Apesar de o diagnóstico desta doença não ser feito até que a mesma deixe de ser assintomática, ou que a pessoa realize uma ressonância magnética que permita visualizar um cavernoma, Vítor Moura Gonçalves afirma que não é viável fazer o rastreio populacional desta patologia, uma vez que o binómio risco-benefício não favorece esta opção.
Além disso, uma vez que o risco de sangramento é muito baixo, “não existe nenhuma evidência científica que nos leve a recomendar a realização deste tipo de exames como forma de rastreio”. “Sendo a maioria dos cavernomas assintomáticos, a estratégia terapêutica a seguir nestes casos consistirá na vigilância clínica, neurológica e imagiológica. Alguns cavernomas são encontrados em TAC ou ressonâncias que são feitas por outros motivos, requerendo apenas uma vigilância apertada”, afirma.

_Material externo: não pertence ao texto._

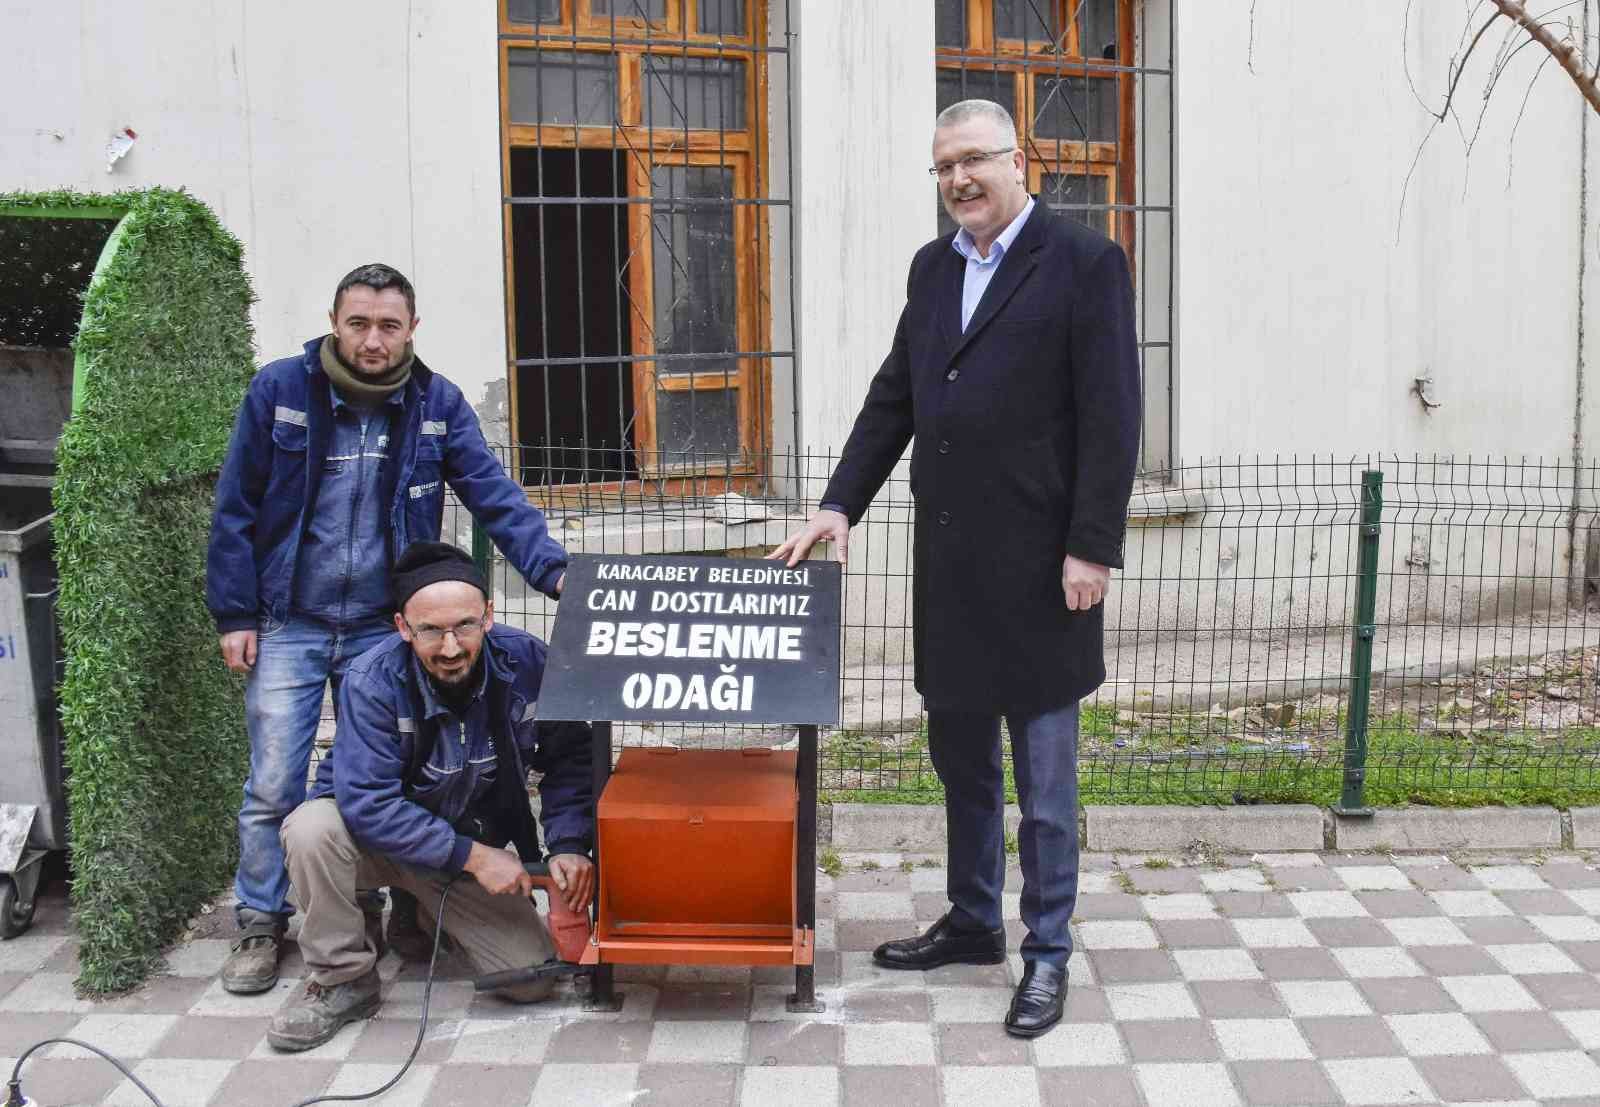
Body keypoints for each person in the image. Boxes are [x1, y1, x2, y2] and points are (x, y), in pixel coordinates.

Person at [770, 99, 1140, 1038]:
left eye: (975, 160)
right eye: (943, 168)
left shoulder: (1087, 263)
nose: (959, 181)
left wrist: (1093, 543)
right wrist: (836, 502)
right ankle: (974, 921)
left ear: (1022, 162)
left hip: (1047, 571)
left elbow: (1111, 415)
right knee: (961, 763)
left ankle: (1046, 950)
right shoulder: (933, 269)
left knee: (1045, 783)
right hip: (951, 570)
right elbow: (895, 393)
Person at [206, 263, 569, 995]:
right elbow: (236, 507)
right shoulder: (280, 390)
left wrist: (556, 571)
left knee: (397, 769)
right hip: (290, 619)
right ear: (335, 321)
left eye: (389, 325)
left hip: (386, 624)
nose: (373, 339)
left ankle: (401, 906)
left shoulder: (436, 403)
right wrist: (236, 612)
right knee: (277, 782)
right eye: (360, 323)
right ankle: (260, 920)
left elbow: (495, 497)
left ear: (412, 329)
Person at [269, 541, 594, 1052]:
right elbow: (368, 805)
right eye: (430, 631)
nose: (450, 647)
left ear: (488, 615)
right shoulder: (371, 679)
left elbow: (571, 760)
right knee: (311, 829)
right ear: (403, 627)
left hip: (455, 853)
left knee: (530, 978)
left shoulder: (529, 661)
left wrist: (569, 842)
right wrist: (477, 858)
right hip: (377, 844)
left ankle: (419, 908)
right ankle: (341, 977)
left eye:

Quando há possibilidade de remoção completa, a cirurgia é o único procedimento que permite curar a lesão. Porém, só deve ser realizada em lesões acessíveis, cujo risco cirúrgico seja baixo e inferior ao benefício da intervenção. Podem também ser submetidos a cirurgia os doentes que apresentem défices neurológicos, ou que tenham epilepsia refratária ao tratamento médico, sendo esta a principal manifestação dos cavernomas. Vítor Moura Gonçalves acrescenta, ainda, que a cirurgia também se recomenda nos casos de doentes com hemorragias frequentes e reincidentes.
Questionado relativamente ao pós-operatório de doentes com cavernomas, Vítor Moura Gonçalves afirma que segue vários doentes que foram submetidos a cirurgia e que, hoje em dia, “levam uma vida perfeitamente normal, sem qualquer tipo de limitação”. “O risco depende, sobretudo, da localização e do tamanho da lesão, e se está a causar défice neurológico ou sintomas intratáveis, mas quando os doentes são abordados cirurgicamente é porque o caso exige.”
Apesar de, na generalidade dos casos, o risco de hemorragia ser muito baixo, o neurocirurgião salienta que existem situações mais graves, de doentes com lesões múltiplas ou localizadas em zonas funcionalmente importantes, que têm indicação para tratamento cirúrgico. Nestas circunstâncias, o “risco de surgirem défices neurológicos permanentes poderá atingir cerca de 20% dos casos, e o risco de mortalidade, de 5%, também não é desprezível”. Ainda assim, estes constituem uma minoria dos casos, conclui.